Die französische Regierung erklärt, dass der Begriff „militärische Einrichtungen“ in Artikel 2, Absatz 2, Buchstabe b des Übereinkommens so verstanden wird, dass sich dieser auf Einrichtungen bezieht, die der nationalen Verteidigung dienen und auf Waffensysteme und atomar betriebene Schiffe der nationalen Armee.

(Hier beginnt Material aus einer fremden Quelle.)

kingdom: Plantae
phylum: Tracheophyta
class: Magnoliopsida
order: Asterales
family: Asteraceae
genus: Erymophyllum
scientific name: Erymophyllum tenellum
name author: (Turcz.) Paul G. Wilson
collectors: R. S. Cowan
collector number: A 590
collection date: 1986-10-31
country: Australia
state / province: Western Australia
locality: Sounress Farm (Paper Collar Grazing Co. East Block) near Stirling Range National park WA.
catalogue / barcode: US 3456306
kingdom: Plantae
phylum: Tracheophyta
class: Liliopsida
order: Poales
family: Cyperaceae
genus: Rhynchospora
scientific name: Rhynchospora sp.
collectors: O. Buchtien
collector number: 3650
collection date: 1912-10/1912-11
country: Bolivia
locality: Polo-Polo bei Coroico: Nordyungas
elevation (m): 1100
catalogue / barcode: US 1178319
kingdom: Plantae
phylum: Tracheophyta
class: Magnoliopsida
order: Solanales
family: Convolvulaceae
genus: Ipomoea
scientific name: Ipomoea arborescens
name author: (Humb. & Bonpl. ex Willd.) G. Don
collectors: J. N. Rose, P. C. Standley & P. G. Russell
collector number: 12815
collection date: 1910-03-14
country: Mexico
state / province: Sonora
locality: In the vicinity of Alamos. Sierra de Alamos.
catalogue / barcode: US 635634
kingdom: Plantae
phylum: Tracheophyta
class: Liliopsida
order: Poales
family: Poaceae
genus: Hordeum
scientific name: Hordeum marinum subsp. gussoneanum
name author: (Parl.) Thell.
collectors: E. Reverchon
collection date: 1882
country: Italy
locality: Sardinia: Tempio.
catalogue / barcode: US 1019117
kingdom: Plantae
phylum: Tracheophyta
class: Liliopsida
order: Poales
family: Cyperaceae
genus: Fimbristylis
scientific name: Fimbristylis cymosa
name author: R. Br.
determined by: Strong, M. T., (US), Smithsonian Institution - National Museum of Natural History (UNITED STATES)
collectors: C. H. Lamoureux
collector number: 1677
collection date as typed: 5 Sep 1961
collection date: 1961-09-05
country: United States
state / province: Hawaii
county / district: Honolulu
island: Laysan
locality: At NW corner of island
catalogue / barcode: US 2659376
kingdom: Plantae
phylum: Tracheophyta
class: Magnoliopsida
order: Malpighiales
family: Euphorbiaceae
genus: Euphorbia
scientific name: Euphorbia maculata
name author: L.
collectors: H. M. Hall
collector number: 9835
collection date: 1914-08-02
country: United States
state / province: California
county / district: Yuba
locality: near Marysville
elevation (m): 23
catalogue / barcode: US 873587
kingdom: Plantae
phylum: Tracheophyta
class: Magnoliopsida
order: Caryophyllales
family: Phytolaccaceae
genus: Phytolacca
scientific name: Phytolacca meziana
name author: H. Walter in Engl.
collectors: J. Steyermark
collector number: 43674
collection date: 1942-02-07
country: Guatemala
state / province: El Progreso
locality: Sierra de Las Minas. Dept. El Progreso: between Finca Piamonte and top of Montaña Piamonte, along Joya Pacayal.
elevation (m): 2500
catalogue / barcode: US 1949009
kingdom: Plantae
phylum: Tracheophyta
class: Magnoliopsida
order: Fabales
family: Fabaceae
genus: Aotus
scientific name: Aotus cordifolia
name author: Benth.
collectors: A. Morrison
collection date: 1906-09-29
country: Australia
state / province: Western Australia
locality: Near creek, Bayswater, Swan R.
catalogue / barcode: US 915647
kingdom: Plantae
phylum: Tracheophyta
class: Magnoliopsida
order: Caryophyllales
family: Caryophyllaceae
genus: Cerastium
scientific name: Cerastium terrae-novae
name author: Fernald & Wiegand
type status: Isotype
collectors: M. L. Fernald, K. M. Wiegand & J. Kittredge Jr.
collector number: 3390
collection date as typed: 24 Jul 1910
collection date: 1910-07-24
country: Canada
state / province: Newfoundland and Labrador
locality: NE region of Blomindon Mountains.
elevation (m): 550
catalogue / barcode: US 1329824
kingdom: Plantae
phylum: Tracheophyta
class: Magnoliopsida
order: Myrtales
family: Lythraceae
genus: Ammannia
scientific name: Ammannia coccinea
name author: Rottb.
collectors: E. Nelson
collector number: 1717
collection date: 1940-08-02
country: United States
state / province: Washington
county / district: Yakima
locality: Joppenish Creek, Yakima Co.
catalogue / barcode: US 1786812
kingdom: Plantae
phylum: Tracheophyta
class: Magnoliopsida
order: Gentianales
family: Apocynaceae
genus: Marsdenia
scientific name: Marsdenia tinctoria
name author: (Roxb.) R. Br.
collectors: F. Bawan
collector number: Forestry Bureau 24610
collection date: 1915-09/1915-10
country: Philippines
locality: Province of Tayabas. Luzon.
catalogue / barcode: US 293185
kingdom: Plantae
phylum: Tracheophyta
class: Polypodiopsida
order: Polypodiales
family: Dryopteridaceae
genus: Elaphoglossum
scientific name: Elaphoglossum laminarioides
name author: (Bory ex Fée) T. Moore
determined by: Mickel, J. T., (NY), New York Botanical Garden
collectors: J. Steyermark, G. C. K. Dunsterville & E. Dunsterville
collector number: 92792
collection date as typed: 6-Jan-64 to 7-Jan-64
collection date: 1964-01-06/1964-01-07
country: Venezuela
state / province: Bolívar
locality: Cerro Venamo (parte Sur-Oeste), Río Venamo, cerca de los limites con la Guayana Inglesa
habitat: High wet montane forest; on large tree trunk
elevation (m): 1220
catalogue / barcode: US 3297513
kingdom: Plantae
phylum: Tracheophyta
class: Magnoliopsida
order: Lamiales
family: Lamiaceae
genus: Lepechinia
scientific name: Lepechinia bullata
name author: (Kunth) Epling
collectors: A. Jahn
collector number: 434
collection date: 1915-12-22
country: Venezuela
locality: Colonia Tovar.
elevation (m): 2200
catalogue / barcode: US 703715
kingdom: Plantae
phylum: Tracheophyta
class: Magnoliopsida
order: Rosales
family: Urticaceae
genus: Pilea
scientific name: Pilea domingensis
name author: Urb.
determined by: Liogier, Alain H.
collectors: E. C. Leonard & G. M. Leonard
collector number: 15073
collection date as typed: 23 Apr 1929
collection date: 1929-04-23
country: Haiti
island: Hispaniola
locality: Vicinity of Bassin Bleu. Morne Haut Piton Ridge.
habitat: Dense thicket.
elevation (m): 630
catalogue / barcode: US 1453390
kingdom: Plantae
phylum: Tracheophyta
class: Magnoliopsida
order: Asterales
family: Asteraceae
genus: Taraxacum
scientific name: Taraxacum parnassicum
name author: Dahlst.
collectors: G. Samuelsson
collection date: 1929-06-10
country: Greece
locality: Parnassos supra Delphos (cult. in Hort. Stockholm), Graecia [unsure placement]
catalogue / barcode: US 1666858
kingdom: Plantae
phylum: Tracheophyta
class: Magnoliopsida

Die französische Republik schließt sich den von der Europäischen Gemeinschaft anlässlich der Hinterlegung der Ratifikationsurkunde zum Übereinkommen angebrachten Vorbehalten an und erklärt, dass sie das Übereinkommen gemäß ihren Verpflichtungen nach der Richtlinie 96/82/EG des Rates vom 9. Dezember 1996 zur Beherrschung der Gefahren bei schweren Unfällen mit gefährlichen Stoffen anwenden wird.
Die Republik Litauen benennt gemäß Artikel 17, Absatz eins, die Abteilung für Zivilschutz im Ministerium für nationale Verteidigung als zuständige Behörde für Zwecke dieses Übereinkommens.
Die Republik Litauen benennt gemäß Artikel 17, Absatz 2, die Abteilung für Zivilschutz im Ministerium für nationale Verteidigung als Kontaktstelle zum Zweck der Benachrichtigung bei Industrieunfällen nach Artikel 10 und als Kontaktstelle zum Zweck der gegenseitigen Hilfeleistung nach Artikel 12, des Übereinkommens.